**DIRECTIVE:**
Please copy out, word for word, only the lines from the one containing "Which series has" through the one containing "Fabricated metal products", both included.
EXTRACTED ENTRIES section start
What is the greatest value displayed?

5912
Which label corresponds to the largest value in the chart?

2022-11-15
EXTRACTED ENTRIES section end
EXTRACTED ENTRIES section start
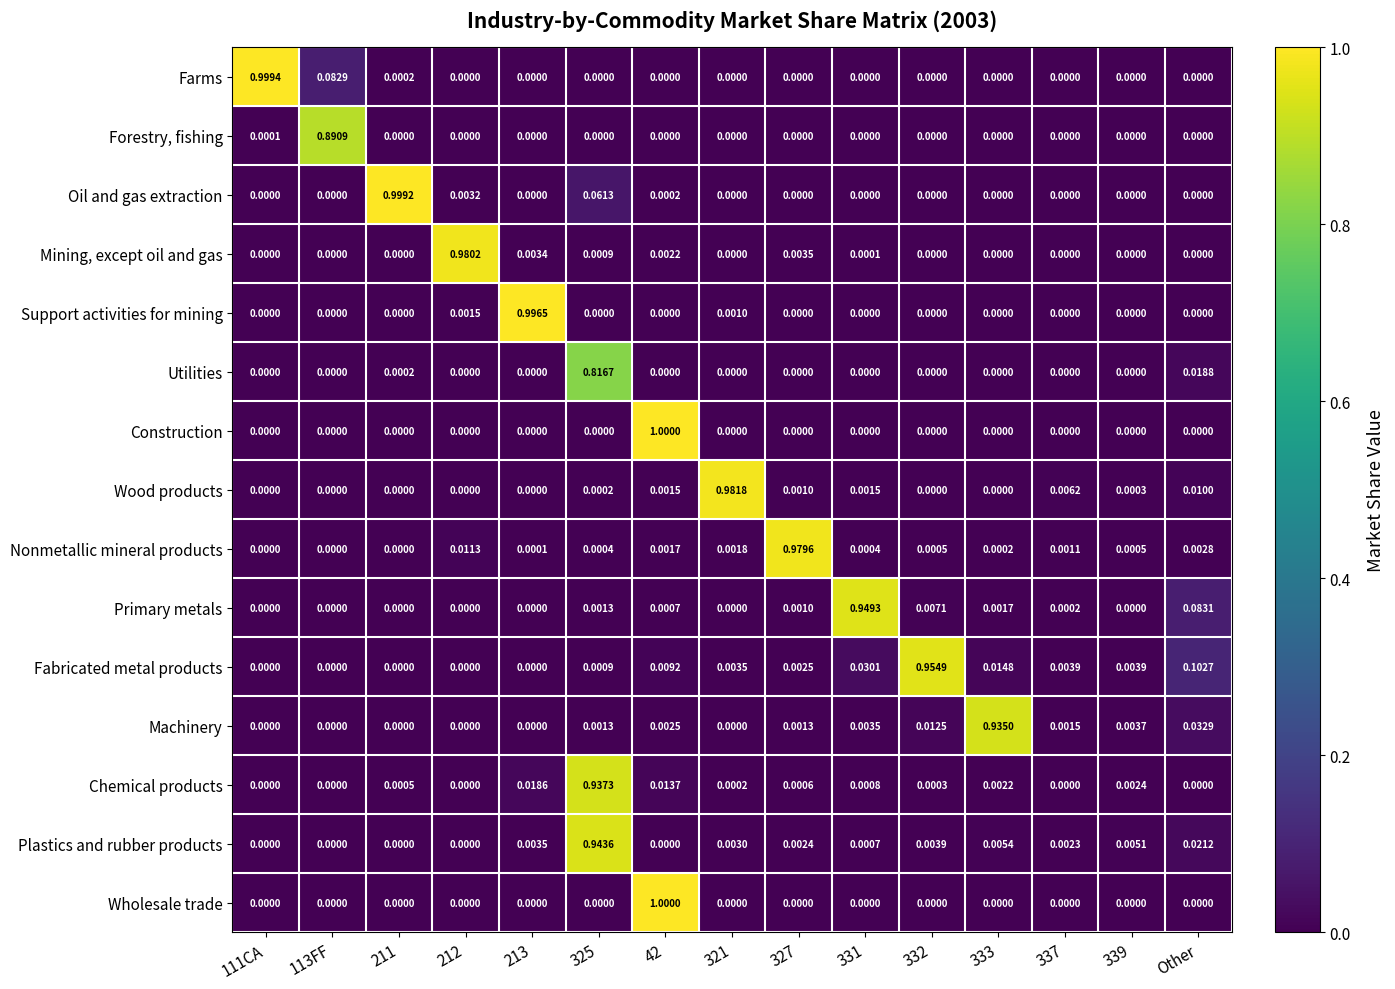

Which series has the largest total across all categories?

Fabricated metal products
EXTRACTED ENTRIES section end
**ANSWER FOR THE TASK:**
Which series has the largest total across all categories?

Fabricated metal products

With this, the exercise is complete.